■ Textauszug
Die Mitteilung des Schatzmeisters ist die erste offizielle Stellungnahme der Sozialdemokraten, seitdem die Vorwürfe am Dienstagmorgen bekannt wurden. Einzelne SPD-Abgeordnete hatten sich allerdings schon vor Nietan geäußert. So schrieb der Bundestagsabgeordnete Karl Lauterbach auf Twitter: „Sponsoring sofort einstellen!“ Er selbst habe nie an den Veranstaltungen teilgenommen – „an keinem der Gespräche, damit das klar ist“.
Die Organisation LobbyControl fordert nun von der SPD, die Angelegenheit komplett aufzuklären. „Die Ergebnisse der angekündigten internen Untersuchung muss sie für die Öffentlichkeit transparent machen“, sagte Kampagnenmitarbeiterin Annette Sawatzki. Außerdem müsse die SPD „eine gesetzliche Regelung für das Parteiensponsoring auf den Weg bringen“.

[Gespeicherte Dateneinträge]
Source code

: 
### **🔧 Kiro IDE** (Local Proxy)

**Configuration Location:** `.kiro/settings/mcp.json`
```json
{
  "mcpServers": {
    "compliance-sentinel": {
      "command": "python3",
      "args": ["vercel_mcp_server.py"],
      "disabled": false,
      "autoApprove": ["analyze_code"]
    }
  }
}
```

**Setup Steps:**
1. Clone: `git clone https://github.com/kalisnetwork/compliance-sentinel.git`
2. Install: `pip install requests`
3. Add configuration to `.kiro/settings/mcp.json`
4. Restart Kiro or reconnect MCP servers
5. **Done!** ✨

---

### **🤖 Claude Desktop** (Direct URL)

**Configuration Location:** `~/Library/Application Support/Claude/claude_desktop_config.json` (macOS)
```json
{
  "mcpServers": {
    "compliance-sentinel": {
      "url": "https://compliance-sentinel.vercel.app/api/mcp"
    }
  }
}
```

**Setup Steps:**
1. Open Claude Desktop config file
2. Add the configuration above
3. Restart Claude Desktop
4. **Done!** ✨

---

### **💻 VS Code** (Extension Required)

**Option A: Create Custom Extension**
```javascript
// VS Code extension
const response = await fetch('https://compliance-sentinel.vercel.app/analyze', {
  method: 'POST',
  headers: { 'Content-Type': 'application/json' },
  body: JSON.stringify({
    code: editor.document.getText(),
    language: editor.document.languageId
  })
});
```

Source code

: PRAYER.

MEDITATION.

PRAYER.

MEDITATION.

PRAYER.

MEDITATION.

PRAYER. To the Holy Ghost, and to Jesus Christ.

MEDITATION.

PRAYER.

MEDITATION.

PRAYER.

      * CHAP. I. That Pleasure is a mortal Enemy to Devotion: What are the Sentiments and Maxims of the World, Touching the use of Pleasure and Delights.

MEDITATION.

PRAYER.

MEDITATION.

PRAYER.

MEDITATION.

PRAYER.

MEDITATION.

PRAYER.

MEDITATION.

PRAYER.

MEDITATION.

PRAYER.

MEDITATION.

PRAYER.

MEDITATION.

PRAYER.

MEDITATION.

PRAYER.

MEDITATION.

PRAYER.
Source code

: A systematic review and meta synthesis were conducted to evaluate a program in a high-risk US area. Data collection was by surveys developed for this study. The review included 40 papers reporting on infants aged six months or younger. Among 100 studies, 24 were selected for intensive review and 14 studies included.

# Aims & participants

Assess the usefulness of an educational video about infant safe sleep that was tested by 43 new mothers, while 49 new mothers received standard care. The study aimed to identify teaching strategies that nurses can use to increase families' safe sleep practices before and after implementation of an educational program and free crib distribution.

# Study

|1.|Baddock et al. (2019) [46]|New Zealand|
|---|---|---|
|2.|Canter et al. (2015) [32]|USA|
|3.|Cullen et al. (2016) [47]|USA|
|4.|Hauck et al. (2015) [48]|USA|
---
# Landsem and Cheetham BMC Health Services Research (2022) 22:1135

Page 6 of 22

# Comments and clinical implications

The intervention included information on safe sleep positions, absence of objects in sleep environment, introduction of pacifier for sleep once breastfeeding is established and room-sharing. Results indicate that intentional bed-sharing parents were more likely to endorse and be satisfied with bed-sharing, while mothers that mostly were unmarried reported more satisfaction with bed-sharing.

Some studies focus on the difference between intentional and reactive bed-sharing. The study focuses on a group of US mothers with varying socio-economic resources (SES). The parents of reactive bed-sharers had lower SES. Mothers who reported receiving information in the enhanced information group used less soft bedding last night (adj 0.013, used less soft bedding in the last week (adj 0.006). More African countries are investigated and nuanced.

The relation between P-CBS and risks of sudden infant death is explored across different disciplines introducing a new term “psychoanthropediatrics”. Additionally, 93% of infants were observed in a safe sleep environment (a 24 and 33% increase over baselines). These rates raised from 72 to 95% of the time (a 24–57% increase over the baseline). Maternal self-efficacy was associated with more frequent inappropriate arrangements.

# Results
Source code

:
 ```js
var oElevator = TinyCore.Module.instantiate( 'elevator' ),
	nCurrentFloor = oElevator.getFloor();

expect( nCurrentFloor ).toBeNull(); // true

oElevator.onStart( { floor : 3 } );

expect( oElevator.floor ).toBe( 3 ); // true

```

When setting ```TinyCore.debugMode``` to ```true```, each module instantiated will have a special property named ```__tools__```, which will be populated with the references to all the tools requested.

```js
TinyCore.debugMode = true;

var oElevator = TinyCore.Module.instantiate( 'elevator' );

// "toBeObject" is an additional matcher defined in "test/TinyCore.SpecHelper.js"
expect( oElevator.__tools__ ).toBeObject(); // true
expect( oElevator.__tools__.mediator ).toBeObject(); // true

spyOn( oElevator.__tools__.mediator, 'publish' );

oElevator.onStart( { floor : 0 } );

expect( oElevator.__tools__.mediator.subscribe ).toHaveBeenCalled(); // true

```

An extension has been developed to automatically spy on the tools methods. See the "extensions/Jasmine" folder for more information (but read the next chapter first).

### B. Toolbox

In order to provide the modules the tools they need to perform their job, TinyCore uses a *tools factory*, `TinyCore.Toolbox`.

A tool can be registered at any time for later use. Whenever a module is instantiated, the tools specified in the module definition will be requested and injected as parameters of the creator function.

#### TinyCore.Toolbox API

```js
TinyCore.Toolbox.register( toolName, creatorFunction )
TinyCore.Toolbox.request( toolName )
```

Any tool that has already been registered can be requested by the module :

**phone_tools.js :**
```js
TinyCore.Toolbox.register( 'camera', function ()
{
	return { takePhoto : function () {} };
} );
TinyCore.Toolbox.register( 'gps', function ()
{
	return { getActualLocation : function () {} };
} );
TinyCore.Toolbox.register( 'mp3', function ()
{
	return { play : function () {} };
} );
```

■ Arbeitsanweisung
Bitte nennen Sie, was Karl Lauterbach laut dem Textauszug auf Twitter forderte.

■ Schriftliche Antwort
Er forderte, das Sponsoring sofort einzustellen.